→ Problem statement: Copy these records out word for word, leaving out the pictures.

→ Supplied records:

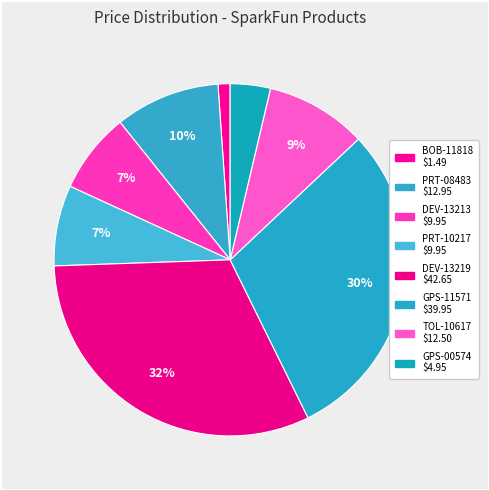

Is BOB-11818 the majority of the pie?

No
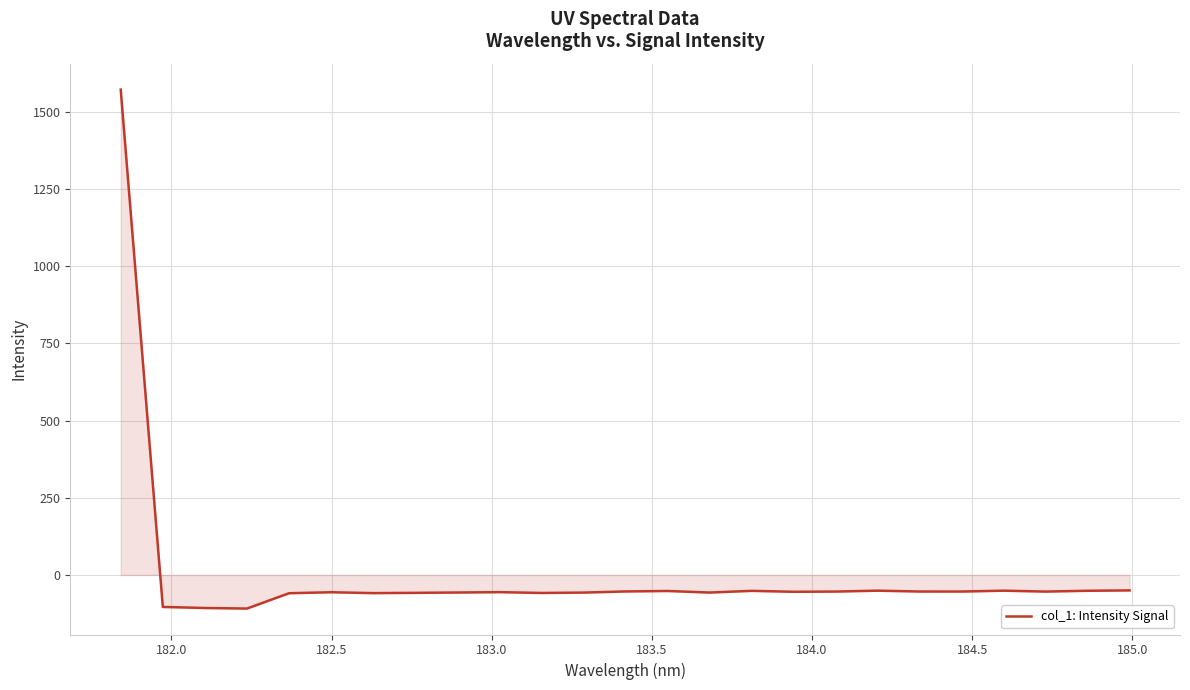

What is the difference between the maximum and second lowest values?

1679.1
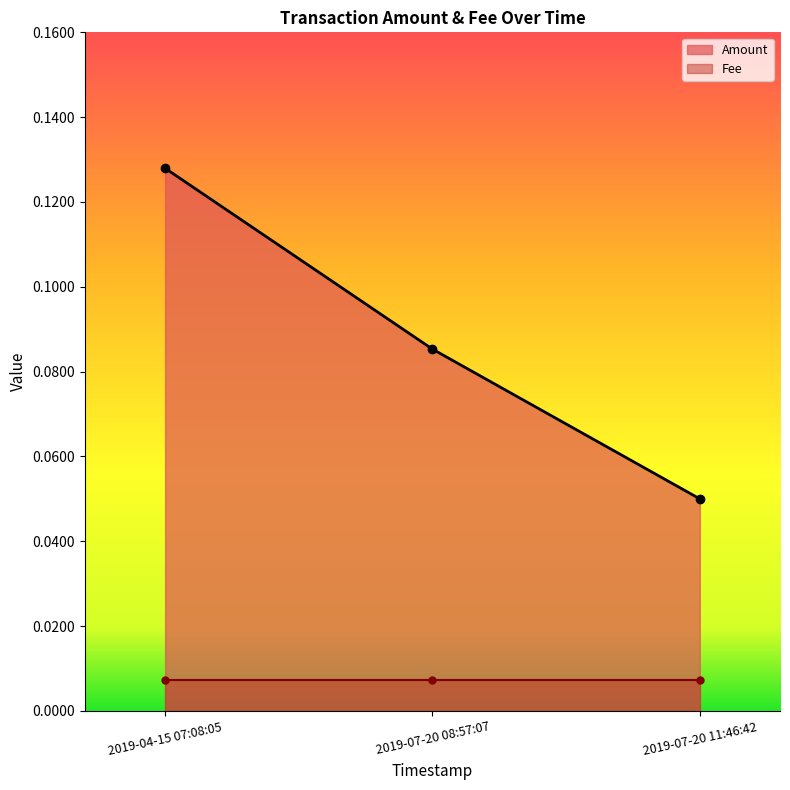

Count the values in the range 0 to 1.

3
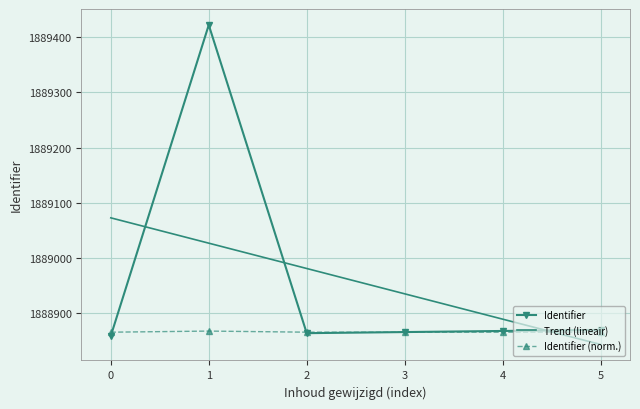

What is the smallest value displayed?

1888859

→ Solved exercise:
Is BOB-11818 the majority of the pie?

No

What is the difference between the maximum and second lowest values?

1679.1

Count the values in the range 0 to 1.

3

What is the smallest value displayed?

1888859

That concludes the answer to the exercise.